A second East End town is ready to put a roadblock in Uber’s path.
Southampton Town Councilman Stan Glinka is proposing legislation calling for Uber — and all limousine and livery cab companies doing business in the town — to comply with the local taxi law to put everyone on “the same playing field.”
Uber spokeswoman Alix Anfang called the measure “an attempt to protect local taxi interests” that will drive the app-based car hailing service out of Southampton.
Uber pulled out of East Hampton last year when the town required company drivers to have a local business address for local licensing. The company would face the same requirement under the Southampton law.
“Everyone’s doing this throughout the country because they [Uber] went so rampant with their business,” Glinka said of the Manhattan-based company that has become wildly popular as an alternative to street hailing taxis or calling car services.
Glinka said he will propose the law and a public hearing on Tuesday, and expects a vote on March 22.
“As the council’s liaison for transportation, I’ve been working with taxicab owners who say Uber is coming in and undercutting us,” Glinka said.
Southampton’s existing town code applies to taxis that solicit fares. No local law regulates prearranged trip services such as those offered by Uber, limousine and livery companies.

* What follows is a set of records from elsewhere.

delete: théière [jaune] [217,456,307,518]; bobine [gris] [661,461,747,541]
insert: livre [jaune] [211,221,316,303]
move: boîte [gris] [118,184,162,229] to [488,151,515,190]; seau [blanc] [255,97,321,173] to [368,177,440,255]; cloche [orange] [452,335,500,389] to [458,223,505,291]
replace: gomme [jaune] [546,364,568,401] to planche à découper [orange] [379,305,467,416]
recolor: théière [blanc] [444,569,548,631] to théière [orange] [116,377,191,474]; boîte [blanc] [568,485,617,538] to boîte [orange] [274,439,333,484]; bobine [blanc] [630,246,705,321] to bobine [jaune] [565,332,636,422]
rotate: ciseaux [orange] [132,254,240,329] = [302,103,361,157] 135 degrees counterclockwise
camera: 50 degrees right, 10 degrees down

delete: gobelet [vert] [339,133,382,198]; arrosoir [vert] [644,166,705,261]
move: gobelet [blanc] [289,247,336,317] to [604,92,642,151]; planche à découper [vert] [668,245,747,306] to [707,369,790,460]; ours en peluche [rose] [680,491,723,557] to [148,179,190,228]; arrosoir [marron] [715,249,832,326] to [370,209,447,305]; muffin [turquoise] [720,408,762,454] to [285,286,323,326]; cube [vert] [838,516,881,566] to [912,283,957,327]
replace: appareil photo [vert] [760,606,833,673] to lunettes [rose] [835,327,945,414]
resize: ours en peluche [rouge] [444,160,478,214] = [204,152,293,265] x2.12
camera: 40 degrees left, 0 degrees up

The new measure was planned before last month’s alleged shooting spree in Kalamazoo, Michigan, by an Uber driver, Glinka said. But the shooting, which killed six, underscores the need for outside companies and drivers to be vetted and regulated, he said.
Under the current Southampton law, taxi companies, drivers and the vehicles must be registered with the town annually. Fees are $750 for a business license, $150 for each vehicle, and $100 per driver. Drivers with one cab pay a total of $1,000.
Background checks and fingerprinting are mandatory for drivers.
“They [Uber] should do the same things and have a taxi license plate,” Rahat Mumtaz, owner of All Hampton Taxi company, said.
Glinka said that because Uber drivers work for a company with no business site in Southampton, they would be considered working for an unlicensed operation.
“It’s up to them to figure that out,” Glinka said.
Anfang said the proposed law is “an attempt to protect local taxi interests at the expense of hardworking Uber driver-partners who are trying to earn a living.”
Anfang said, “There is an unquestionable demand for Uber in Southampton because local taxi service has been historically unreliable, and the councilman’s effort would simply deny residents the ability to get an affordable, reliable and safe ride at the touch of a button.”
Proposed requirements for Uber, limousine and livery cab companies operating in Southampton Town:
- Maintain a business address in Southampton to qualify for licensing.
- Undergo background checks and fingerprinting for drivers.
- Pay annual fees of $750 for a business license, $150 for each vehicle and $100 per driver.